First shown to the motoring press from 22 to 28 January 1976 at the Paul Ricard Circuit in Southern France, the W123 remained in production for a whole decade, selling 2.7 million units in sedan, coupe, and wagon configurations.
A total of nine petrol and diesel powertrain variants were available at launch, many of them being carried over from the predecessor model. New engines, however, were added along the way; examples including the 2.5-litre six-cylinder M 123 engine in the 250 model and the five-cylinder OM 617 turbodiesel engine in the 300 D.
Development groundwork for the W123 commenced as far back as 1968. At its peak, the model was noted for its commendable engineering and advanced levels of safety. Remarkable for the time was the provision made by the engineers for airbag inclusion in future variants, which was ultimately introduced to the range in 1982 as an option.

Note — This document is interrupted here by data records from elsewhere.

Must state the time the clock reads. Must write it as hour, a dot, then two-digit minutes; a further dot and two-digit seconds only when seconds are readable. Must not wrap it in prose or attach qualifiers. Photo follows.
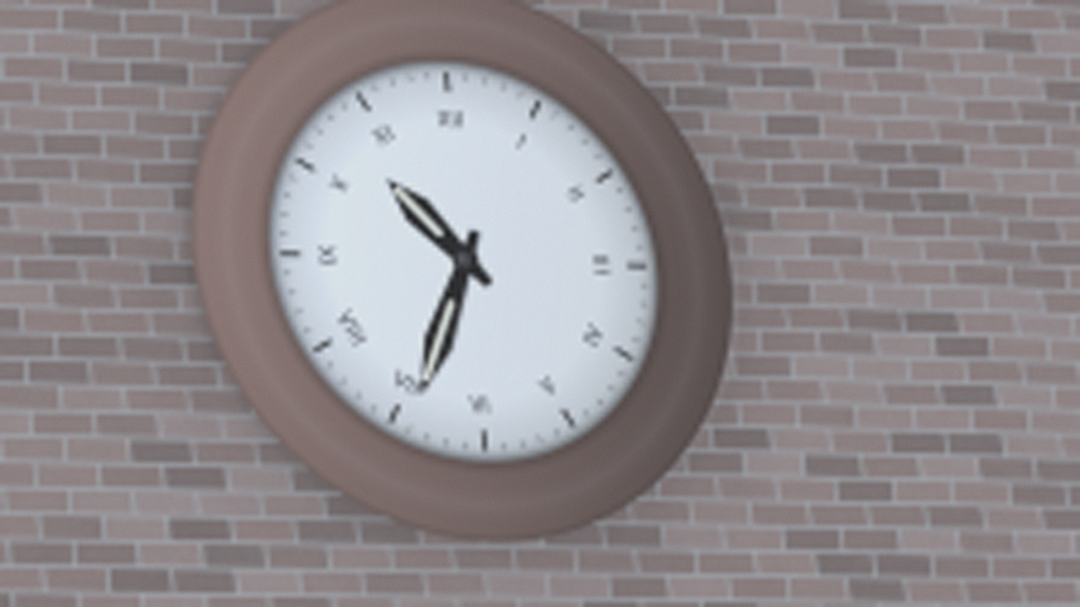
10.34
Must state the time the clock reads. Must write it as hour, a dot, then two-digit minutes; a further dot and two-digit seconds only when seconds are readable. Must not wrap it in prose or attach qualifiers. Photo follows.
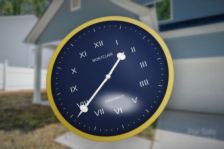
1.39
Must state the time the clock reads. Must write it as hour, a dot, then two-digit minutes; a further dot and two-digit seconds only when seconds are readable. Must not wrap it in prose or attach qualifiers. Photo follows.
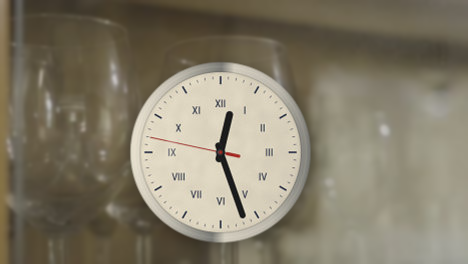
12.26.47
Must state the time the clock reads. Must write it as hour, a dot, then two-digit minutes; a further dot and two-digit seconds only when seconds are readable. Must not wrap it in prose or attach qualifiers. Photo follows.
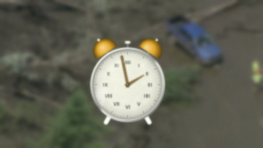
1.58
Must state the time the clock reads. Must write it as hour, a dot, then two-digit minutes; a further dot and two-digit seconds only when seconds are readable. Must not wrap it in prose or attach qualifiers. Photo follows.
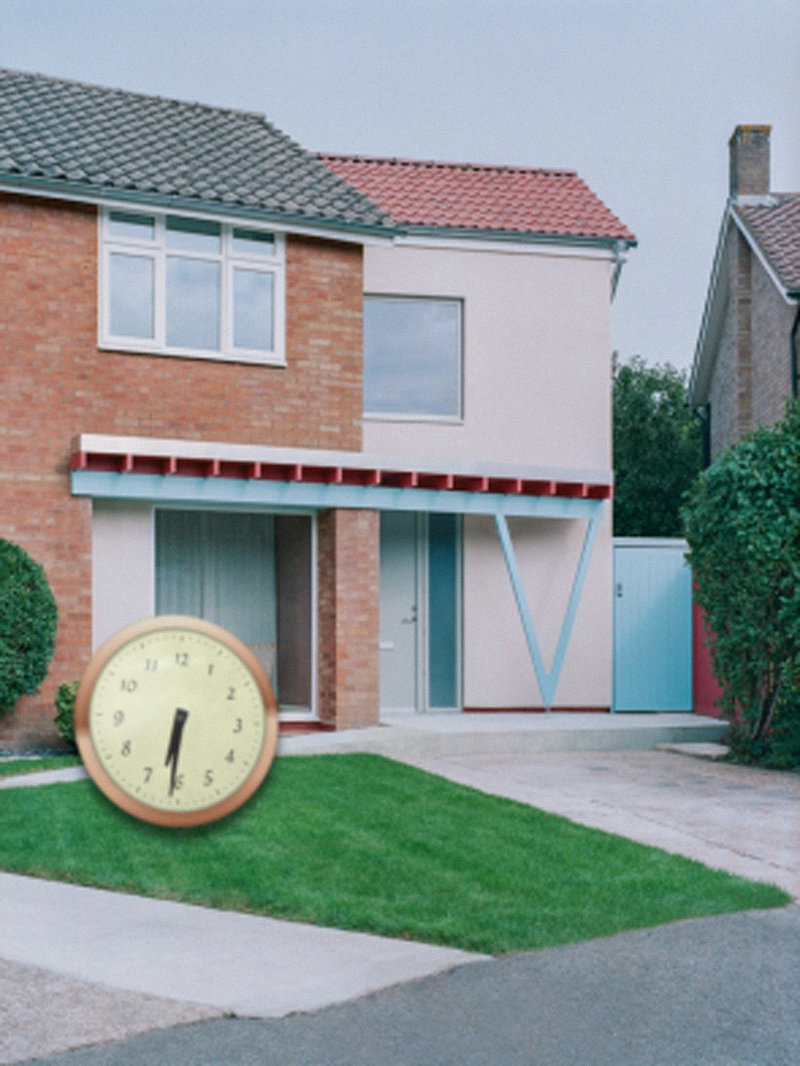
6.31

Passive safety was enhanced in particular by the combination of an even more robust passenger cell and large crumple zones. Stronger struts in the doors ensured better protection in the event of an impact. In addition, the safety steering shaft invented by Béla Barényi and patented in 1963 made its debut as a complete system in the W123.
The W123 hailed from an era when Mercedes-Benz built cars with almost obsessive attention to detail, quality, and longevity. It is a model that was instrumental in cementing the E-Class’ reputation as vehicles of excellent engineering integrity and impressive durability.
There is a reason why successive generations of the E-Class are able to successfully balance the role of being a bona fide luxury car as well as being the vehicle of choice for most European taxi drivers – Mercedes not only built these vehicles with comfort and luxury, they built them to last as well.
Testament of the W123’s durability can be seen on our roads. Many examples are still serving their owners faithfully, and units in mint condition still running with their original engines can be found a lot more readily than a BMW 5 Series of a similar age.
Mechanically, the W123 is bulletproof, and original spare parts are readily available at reasonable prices. As with any car several decades old, trim parts can be trickier to source, but not impossible. If you’re looking for an affordable classic that can be counted on to serve reliably as a daily driver as well, this car can well fit the bill.
As of the publishing of this article, there are only four units of the W123 on Carlist.my. The going rate of a vehicle that is in reasonable wear is well under RM10,000; RM5,000 or less buys a car in running condition, but perhaps not one that is pristine looking. There is a 200 TE estate asking for as much as RM88,000; with cars like this, the worthiness of its price is very much on a willing buyer willing seller basis.